» ОТРЫВОК ТЕКСТА
++++++++++

И вот знаменательно: если в «Святой Руси» Христос представал перед зрителем в земном человеческом обличье, то в новой работе – Он прозрачен, нереален, даже как будто малозаметен – в контрасте с конкретными фигурами молящихся. Тут как бы наметился вектор развития творческой мысли художника, ибо в третьем произведении на ту же тему – фигура Христа отсутствует.
Видно, мучила слишком, не давала покоя художнику одна и та же мысль – путь России к Истине, ко Христу, – если он в третий раз обратился к той теме в «Душе народа» (1916). Опять огромное полотно – размером два метра на неполных пять. И вновь – шествие народа ко Христу. Но Христа нет на холсте: Он как бы угадывается где-то впереди, куда направлено движение.

++++++++++

» ИСХОДНЫЕ ДАННЫЕ
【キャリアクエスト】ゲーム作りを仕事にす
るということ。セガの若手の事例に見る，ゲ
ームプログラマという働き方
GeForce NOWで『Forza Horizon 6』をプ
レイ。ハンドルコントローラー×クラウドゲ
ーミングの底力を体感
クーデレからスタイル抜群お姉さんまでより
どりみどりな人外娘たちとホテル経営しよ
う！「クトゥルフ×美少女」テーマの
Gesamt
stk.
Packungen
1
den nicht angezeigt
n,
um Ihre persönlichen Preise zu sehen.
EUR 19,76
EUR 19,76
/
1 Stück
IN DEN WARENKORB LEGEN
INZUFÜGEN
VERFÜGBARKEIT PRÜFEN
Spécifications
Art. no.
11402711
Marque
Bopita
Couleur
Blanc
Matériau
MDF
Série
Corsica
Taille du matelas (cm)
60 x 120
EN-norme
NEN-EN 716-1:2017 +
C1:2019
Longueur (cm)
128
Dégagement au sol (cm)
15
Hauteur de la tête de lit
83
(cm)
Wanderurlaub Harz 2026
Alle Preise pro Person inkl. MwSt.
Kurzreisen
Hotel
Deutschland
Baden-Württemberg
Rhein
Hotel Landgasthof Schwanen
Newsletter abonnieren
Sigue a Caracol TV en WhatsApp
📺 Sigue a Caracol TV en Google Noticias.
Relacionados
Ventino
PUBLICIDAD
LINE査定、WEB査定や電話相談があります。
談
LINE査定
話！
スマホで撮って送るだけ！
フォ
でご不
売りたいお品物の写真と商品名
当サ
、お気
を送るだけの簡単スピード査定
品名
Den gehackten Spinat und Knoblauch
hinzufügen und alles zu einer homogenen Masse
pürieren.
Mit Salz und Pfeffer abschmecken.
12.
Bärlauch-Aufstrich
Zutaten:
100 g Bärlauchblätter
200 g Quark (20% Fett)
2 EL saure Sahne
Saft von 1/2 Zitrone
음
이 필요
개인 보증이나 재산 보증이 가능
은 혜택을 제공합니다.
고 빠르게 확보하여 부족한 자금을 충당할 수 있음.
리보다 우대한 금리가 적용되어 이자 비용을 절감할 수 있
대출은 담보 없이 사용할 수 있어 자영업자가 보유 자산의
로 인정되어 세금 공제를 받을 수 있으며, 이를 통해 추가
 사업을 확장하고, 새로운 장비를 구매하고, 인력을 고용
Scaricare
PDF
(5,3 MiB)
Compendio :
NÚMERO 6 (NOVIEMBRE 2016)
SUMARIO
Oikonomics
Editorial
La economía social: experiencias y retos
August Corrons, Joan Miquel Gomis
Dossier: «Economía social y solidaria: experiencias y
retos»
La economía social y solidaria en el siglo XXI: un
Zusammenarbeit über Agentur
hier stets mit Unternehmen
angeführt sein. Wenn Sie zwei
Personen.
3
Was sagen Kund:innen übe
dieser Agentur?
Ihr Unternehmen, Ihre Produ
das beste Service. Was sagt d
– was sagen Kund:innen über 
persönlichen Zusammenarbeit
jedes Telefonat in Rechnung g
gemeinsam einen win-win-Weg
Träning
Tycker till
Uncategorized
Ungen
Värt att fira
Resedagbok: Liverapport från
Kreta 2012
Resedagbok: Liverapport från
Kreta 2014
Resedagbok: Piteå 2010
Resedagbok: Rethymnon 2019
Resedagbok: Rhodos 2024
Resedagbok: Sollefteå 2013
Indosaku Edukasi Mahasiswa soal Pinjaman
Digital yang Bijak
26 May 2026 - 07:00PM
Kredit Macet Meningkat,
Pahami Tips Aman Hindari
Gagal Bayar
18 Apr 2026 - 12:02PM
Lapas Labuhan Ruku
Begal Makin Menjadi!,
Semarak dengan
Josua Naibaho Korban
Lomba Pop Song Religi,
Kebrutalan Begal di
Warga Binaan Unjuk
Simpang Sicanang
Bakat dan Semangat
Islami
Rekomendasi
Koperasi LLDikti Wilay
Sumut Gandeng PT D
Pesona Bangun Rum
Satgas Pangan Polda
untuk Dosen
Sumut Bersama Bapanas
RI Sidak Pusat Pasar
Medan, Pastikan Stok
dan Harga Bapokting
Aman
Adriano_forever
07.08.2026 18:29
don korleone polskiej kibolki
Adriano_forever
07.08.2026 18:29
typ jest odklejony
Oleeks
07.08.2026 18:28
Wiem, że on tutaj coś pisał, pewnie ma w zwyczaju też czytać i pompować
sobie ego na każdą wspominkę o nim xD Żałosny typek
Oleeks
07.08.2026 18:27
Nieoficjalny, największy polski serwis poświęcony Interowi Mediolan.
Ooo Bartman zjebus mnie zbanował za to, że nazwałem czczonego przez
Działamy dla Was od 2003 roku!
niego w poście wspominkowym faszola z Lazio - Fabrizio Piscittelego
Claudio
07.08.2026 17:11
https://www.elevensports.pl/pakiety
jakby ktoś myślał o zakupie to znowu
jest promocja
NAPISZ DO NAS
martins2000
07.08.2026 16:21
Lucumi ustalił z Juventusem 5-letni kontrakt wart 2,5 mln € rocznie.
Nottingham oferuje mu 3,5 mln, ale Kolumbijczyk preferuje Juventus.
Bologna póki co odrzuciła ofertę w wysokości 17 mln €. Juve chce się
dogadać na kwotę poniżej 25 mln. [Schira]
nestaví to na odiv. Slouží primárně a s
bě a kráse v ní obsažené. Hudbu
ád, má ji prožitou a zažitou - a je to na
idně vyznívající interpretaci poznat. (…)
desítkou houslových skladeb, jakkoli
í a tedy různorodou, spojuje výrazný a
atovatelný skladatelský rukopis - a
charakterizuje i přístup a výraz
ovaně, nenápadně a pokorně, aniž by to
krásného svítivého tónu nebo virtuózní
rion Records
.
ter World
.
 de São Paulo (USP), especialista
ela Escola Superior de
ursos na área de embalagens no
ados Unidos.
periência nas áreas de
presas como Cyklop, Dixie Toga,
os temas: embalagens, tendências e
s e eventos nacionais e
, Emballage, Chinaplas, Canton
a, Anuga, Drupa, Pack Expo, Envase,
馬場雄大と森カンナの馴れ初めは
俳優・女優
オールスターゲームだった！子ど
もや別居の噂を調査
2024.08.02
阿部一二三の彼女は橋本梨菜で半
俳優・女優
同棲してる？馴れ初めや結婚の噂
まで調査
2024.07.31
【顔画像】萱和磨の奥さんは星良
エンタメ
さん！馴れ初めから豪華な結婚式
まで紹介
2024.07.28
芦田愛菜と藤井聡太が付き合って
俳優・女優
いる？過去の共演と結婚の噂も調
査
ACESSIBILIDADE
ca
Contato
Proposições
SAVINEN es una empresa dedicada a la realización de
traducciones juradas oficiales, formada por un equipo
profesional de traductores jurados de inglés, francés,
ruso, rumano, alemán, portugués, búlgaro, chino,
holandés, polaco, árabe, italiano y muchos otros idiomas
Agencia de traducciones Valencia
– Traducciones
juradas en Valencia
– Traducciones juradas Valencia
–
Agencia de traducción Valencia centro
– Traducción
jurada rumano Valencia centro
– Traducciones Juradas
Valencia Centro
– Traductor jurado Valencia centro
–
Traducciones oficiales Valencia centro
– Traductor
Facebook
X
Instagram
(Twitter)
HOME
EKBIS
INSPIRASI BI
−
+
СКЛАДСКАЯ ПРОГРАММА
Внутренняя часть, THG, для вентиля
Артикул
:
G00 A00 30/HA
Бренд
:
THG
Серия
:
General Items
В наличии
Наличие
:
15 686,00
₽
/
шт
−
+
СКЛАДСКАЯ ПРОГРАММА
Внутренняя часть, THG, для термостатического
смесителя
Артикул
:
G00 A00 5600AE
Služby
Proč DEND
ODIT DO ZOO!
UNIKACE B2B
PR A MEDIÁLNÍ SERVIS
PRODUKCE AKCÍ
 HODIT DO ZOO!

++++++++++

» ЗАДАНИЕ A
Выпишите из отрывка о картинах художника часть между словами «И вот знаменательно: если» и «фигура Христа отсутствует.» включительно.
» ЗАДАНИЕ B
Каковы размеры полотна «Душа народа» по отрывку о картинах художника?
» ЗАДАНИЕ C
Продолжите отрывок о картинах художника, начав сразу после его последнего предложения.
Записи для работы не понадобятся.

» ОТВЕТ A
И вот знаменательно: если в «Святой Руси» Христос представал перед зрителем в земном человеческом обличье, то в новой работе – Он прозрачен, нереален, даже как будто малозаметен – в контрасте с конкретными фигурами молящихся. Тут как бы наметился вектор развития творческой мысли художника, ибо в третьем произведении на ту же тему – фигура Христа отсутствует.

» ОТВЕТ B
Два метра на неполных пять.

» ОТВЕТ C
«План картины был таков: верующая Русь от юродивых и простецов, патриархов, царей – до Достоевского, Льва Толстого, Владимира Соловьева, до наших дней, до войны с ослепленным удушливым газом солдатом, с милосердной сестрой – словом, со всем тем, чем жили наша земля и наш народ до 1917 года, – движется огромной лавиной вперед, в поисках Бога живого. Порыв веры, подвигов, равно заблуждений проходит перед лицом времен. Впереди этой людской лавины тихо, без колебаний и сомнений, ступает мальчик. Он один из всех видит Бога и раньше других придет к Нему», – так писал Нестеров гораздо после о своей картине.
Художник почувствовал, понял: нельзя в произведениях подобного рода изображать Сына Божия – все будет неистинно. Изображать Его как человека – значит обкрадывать, искажать Истину. Изобразить же Божественную личность Его искусству такого рода неподвластно. Христос остается лишь как невидимая, мыслимая цель движения народного к Истине.
Было ли ощущение полной удачи у художника теперь? Нет. Но вновь вернуться к той же теме он не смог уже... Могло и вообще показаться, что само движение народа ко Христу невозможно, остановлено грубой силою, прервано...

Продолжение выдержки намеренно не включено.